◆ EXERCISE TASK ◆
Starting at the line that contains "dynamic real-time deformability", retype each line to the end of the listing below. Include both ends, but not the pictures.

Saved data entries
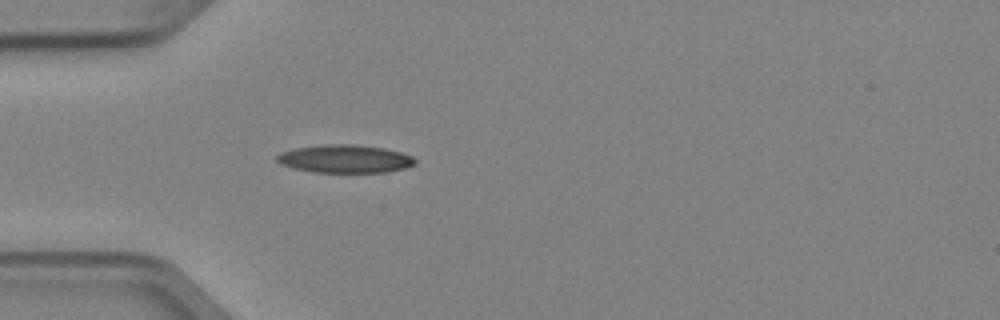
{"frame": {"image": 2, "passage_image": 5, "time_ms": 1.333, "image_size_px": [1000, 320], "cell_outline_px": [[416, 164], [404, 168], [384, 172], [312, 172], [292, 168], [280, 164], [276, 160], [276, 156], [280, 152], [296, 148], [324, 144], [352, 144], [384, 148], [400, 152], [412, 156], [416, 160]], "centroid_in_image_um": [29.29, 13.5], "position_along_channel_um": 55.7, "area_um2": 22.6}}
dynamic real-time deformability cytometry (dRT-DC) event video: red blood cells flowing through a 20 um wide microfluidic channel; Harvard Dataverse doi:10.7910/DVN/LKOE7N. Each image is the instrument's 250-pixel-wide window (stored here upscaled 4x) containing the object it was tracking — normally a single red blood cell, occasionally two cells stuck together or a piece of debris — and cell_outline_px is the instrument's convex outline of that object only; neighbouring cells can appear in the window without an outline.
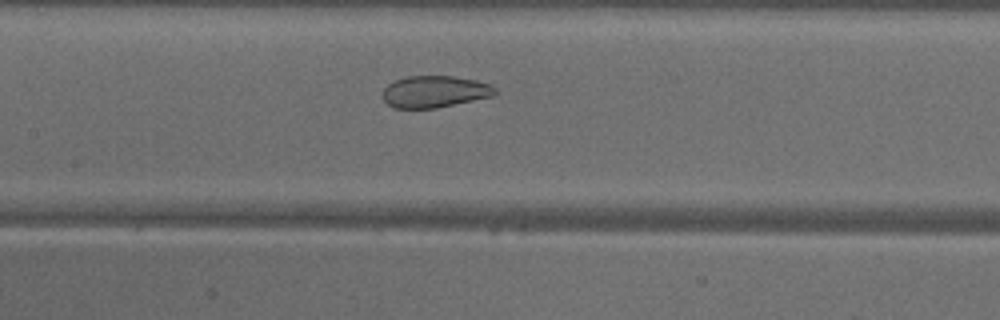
{"species": "common noctule bat (a hibernating species)", "species_latin": "Nyctalus noctula", "temperature_condition": "warm", "stored_images_in_passage": 36, "camera_frame_rate_fps": 3000, "um_per_image_px": 0.085, "animal": {"sex": "male", "body_mass_g": 18.8}, "frame": {"image": 1, "passage_image": 19, "time_ms": 6.0, "image_size_px": [1000, 320], "cell_outline_px": [[496, 92], [492, 96], [436, 108], [392, 108], [384, 100], [384, 88], [388, 84], [396, 80], [408, 76], [456, 76], [476, 80], [492, 84], [496, 88]], "centroid_in_image_um": [36.96, 7.78], "position_along_channel_um": 170.4, "area_um2": 20.75}}
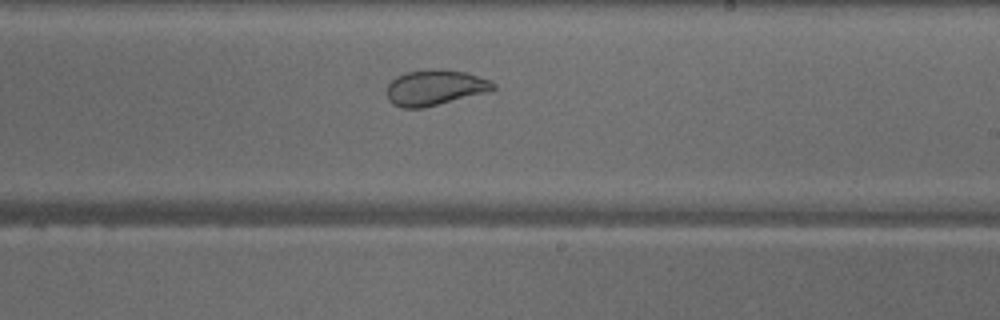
{"frame": {"image": 2, "passage_image": 25, "time_ms": 8.0, "image_size_px": [1000, 320], "cell_outline_px": [[496, 88], [484, 92], [424, 108], [400, 108], [392, 104], [388, 100], [388, 84], [396, 76], [408, 72], [432, 68], [468, 72], [492, 80], [496, 84]], "centroid_in_image_um": [36.97, 7.44], "position_along_channel_um": 252.0, "area_um2": 22.02}}
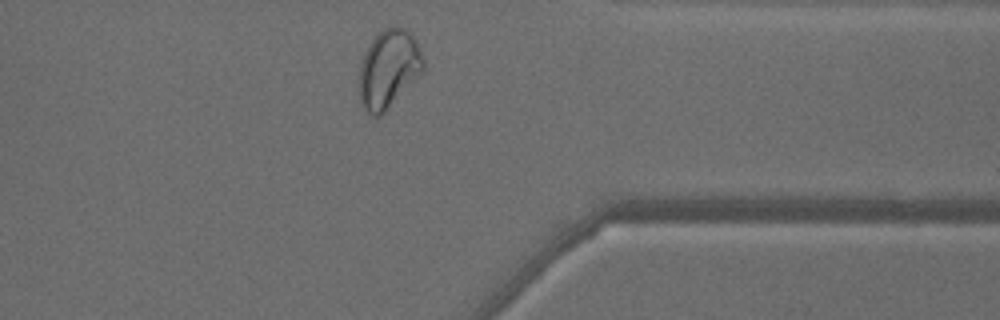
{"frame": {"image": 3, "passage_image": 35, "time_ms": 11.333, "image_size_px": [1000, 320], "cell_outline_px": [[424, 68], [384, 112], [380, 116], [372, 116], [364, 108], [360, 100], [360, 64], [364, 52], [372, 40], [384, 28], [392, 24], [396, 24], [404, 28], [416, 40], [424, 60]], "centroid_in_image_um": [33.02, 5.8], "position_along_channel_um": 378.4, "area_um2": 28.67}, "authors_computed_cell_mechanics": {"area_um2": 24.7673, "velocity_mm_per_s": 4.0874, "shape_relaxation_time_tau1_ms": null, "shape_relaxation_time_tau2_ms": 0.9275, "deformation_change_tau1": null, "deformation_change_tau2": 0.061}}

◆ THE SOLUTION ◆
dynamic real-time deformability cytometry (dRT-DC) event video: red blood cells flowing through a 20 um wide microfluidic channel; Harvard Dataverse doi:10.7910/DVN/LKOE7N. Each image is the instrument's 250-pixel-wide window (stored here upscaled 4x) containing the object it was tracking — normally a single red blood cell, occasionally two cells stuck together or a piece of debris — and cell_outline_px is the instrument's convex outline of that object only; neighbouring cells can appear in the window without an outline.
{"species": "common noctule bat (a hibernating species)", "species_latin": "Nyctalus noctula", "temperature_condition": "warm", "stored_images_in_passage": 36, "camera_frame_rate_fps": 3000, "um_per_image_px": 0.085, "animal": {"sex": "male", "body_mass_g": 18.8}, "frame": {"image": 1, "passage_image": 19, "time_ms": 6.0, "image_size_px": [1000, 320], "cell_outline_px": [[496, 92], [492, 96], [436, 108], [392, 108], [384, 100], [384, 88], [388, 84], [396, 80], [408, 76], [456, 76], [476, 80], [492, 84], [496, 88]], "centroid_in_image_um": [36.96, 7.78], "position_along_channel_um": 170.4, "area_um2": 20.75}}
{"frame": {"image": 2, "passage_image": 25, "time_ms": 8.0, "image_size_px": [1000, 320], "cell_outline_px": [[496, 88], [484, 92], [424, 108], [400, 108], [392, 104], [388, 100], [388, 84], [396, 76], [408, 72], [432, 68], [468, 72], [492, 80], [496, 84]], "centroid_in_image_um": [36.97, 7.44], "position_along_channel_um": 252.0, "area_um2": 22.02}}
{"frame": {"image": 3, "passage_image": 35, "time_ms": 11.333, "image_size_px": [1000, 320], "cell_outline_px": [[424, 68], [384, 112], [380, 116], [372, 116], [364, 108], [360, 100], [360, 64], [364, 52], [372, 40], [384, 28], [392, 24], [396, 24], [404, 28], [416, 40], [424, 60]], "centroid_in_image_um": [33.02, 5.8], "position_along_channel_um": 378.4, "area_um2": 28.67}, "authors_computed_cell_mechanics": {"area_um2": 24.7673, "velocity_mm_per_s": 4.0874, "shape_relaxation_time_tau1_ms": null, "shape_relaxation_time_tau2_ms": 0.9275, "deformation_change_tau1": null, "deformation_change_tau2": 0.061}}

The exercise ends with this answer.